#### Selected passage
Friday, December 22, 2006

A week in Nairobi


Mari and I have spent 10 days in Nairobi doing an intensive Swahili-course. Tomorrow we will head for Sigowet and meet our new friends there!

Before going to Kenya I finished the three weeks FK preparation course and two of the exams of the masters degree. I definitely felt more prepared for a year abroad after the FK course. We did games on cross-cultural communication, role-plays on conflict resolution, we had discussions on partnership-exchanges and a school project at Mandal college on migration. But most important I have met great people from different parts of the world that are in a similar situation, staying one year away from their friends and family and exploring new ways of living in Tanzania, Norway, Nepal, Malawi, Uganda, Mosambique, Zimbabwe, Zambia and Ghana.
“We finally have the tools and equipment to open the door, but we are still waiting for the gentelman who are driving the stairs, I think he got tired and left”, the pilot informed after landing on Kenyan land. Apparently he was not tired nor had he left. A short while afterwords we found ourselves safely inside the airport building.

My first worry was like always water, and as soon as I had the bottle in my hand I became patient both with queing and filling in application-forms. So the couple of hours we spent at the airport was just a slow motion welcome to Kenya that made me lower my shoulders and looking forward to learning to know this country.

Luckily for me and Mari, we had our Kenyan friends Irene and Josephine travelling together with us. They’ve already spent four months in Norway and are probably aware of the Norwegian mistakes we are likely to do here. Firstly they told us not to insist to carry our luggage to the rooms ourselves, and secondly not to feel guilty about other people doing it!

#### What to work on
Please pick up the blog post above about a week in Nairobi where it stops and continue writing it. The records have no role in this.

Stored data:
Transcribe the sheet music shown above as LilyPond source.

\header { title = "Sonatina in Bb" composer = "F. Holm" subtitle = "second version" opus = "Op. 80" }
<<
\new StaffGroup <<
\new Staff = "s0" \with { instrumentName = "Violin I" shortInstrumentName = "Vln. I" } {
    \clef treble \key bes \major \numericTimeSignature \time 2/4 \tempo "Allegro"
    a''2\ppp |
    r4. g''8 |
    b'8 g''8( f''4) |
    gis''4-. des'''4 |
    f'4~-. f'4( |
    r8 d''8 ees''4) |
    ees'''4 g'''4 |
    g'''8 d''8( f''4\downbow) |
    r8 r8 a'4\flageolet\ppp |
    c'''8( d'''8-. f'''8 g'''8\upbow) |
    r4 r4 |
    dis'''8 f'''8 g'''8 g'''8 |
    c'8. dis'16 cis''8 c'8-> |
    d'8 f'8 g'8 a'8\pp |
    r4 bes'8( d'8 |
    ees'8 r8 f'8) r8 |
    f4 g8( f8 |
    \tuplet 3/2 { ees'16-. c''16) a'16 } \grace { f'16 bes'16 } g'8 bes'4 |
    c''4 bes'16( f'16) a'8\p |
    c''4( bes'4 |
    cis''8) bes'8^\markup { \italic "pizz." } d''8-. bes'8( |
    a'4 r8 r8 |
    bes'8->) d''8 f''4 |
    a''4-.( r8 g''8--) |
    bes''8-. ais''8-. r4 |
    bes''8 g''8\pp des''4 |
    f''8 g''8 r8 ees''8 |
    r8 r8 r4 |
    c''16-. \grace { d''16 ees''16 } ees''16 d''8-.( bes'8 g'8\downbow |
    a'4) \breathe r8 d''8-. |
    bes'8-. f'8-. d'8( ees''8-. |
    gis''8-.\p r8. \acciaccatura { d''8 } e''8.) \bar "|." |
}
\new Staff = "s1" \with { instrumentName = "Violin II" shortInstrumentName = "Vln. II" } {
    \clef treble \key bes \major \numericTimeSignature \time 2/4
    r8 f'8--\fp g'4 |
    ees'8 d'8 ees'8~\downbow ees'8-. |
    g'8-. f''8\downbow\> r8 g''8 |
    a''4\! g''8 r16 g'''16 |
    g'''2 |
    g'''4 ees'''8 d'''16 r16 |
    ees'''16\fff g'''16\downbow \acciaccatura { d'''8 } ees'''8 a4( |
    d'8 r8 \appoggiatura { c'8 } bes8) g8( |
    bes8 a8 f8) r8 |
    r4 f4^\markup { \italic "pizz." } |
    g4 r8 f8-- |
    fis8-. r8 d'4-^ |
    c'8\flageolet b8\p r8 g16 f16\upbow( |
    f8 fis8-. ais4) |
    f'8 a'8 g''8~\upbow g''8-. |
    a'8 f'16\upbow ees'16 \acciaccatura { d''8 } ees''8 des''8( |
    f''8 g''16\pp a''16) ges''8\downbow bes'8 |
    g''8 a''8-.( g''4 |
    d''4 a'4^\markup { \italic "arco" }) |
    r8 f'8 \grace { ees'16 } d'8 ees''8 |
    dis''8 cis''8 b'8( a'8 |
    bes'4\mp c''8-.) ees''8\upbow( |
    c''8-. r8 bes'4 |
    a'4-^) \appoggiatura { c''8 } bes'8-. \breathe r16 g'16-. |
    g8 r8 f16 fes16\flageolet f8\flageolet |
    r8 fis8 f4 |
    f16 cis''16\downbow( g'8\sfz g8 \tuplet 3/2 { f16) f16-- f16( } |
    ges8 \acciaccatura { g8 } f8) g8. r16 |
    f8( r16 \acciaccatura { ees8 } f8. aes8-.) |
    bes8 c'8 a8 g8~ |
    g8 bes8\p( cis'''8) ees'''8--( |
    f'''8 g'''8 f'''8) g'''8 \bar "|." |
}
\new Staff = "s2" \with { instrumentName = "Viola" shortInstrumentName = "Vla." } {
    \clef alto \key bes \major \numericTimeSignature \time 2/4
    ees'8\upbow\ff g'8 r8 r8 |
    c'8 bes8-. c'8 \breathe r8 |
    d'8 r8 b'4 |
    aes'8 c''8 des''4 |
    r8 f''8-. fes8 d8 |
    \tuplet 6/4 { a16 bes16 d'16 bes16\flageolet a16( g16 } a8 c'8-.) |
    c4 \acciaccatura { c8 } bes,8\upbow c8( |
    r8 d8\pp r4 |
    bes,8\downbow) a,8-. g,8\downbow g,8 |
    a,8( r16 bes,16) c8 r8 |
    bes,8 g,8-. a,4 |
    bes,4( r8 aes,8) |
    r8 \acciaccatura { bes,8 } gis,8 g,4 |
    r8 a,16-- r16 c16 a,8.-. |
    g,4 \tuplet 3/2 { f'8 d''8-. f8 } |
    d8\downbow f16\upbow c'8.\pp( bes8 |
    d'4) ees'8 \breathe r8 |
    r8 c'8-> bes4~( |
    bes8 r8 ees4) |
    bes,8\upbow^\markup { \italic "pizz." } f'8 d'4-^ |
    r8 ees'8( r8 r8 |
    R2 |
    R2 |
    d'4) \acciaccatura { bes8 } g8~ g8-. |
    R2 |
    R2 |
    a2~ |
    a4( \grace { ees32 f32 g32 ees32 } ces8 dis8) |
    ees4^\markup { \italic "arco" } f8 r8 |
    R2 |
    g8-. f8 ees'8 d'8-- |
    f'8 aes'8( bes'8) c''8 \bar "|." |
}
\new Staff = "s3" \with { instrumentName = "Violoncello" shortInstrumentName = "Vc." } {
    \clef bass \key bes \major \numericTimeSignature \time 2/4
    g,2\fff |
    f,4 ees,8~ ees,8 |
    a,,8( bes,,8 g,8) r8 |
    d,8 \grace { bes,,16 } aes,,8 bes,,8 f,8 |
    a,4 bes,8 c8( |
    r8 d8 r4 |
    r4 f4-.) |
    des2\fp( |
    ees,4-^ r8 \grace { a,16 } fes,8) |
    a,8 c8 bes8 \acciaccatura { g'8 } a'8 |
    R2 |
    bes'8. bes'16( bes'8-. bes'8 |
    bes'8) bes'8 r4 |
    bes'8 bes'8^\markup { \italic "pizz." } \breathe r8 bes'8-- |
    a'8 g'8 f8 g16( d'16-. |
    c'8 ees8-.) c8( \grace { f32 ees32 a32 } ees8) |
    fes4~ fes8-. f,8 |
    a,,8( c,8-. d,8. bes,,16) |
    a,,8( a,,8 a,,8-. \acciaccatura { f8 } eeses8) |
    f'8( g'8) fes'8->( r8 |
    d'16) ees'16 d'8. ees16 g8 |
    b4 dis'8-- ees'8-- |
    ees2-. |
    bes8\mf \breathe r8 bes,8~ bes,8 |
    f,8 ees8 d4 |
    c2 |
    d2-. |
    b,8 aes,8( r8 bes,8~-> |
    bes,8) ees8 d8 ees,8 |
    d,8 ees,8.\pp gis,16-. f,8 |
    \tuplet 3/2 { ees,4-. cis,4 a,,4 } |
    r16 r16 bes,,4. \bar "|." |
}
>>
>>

#### Task result
Almost every evening George and his son James have come to the guesthouse and we have gone out to eat dinner together. They are from the luo-tribe and have told us all the gossip about the kipsigis-tribe with whom we will live. Probably we will know the gossip about the Luo-tribe as soon as we land in Sigowet! George also took us to see the Karen Blixen’s house and other secrets around Nairobi. After seeing the movie ‘Out of Africa’ it was great to explore the spot live!

We have been told that Nairobi has become safer recently because the police have started to shoot the pickpockets. That’s also the reason she adviced us not to attract attention if we get robbed. We wouldn’t like the police to kill anyone.

Four hours a day we have been thought Swahili by teachers that want us to learn all the basics in 8 days. We are also eager to understand and remember everything we are told, but in the end of the day we have to admit that only practicing can make the new language stick in our head. It’s a funny language to learn though, with a lot of rhythm and repetitions, like weweninikakatoki-kind of sounds. When we struggle with the complicated grammar, prefixes and noun-classes our teacher says “that’s why you are in Africa, here everything is complicated, even the traffic!”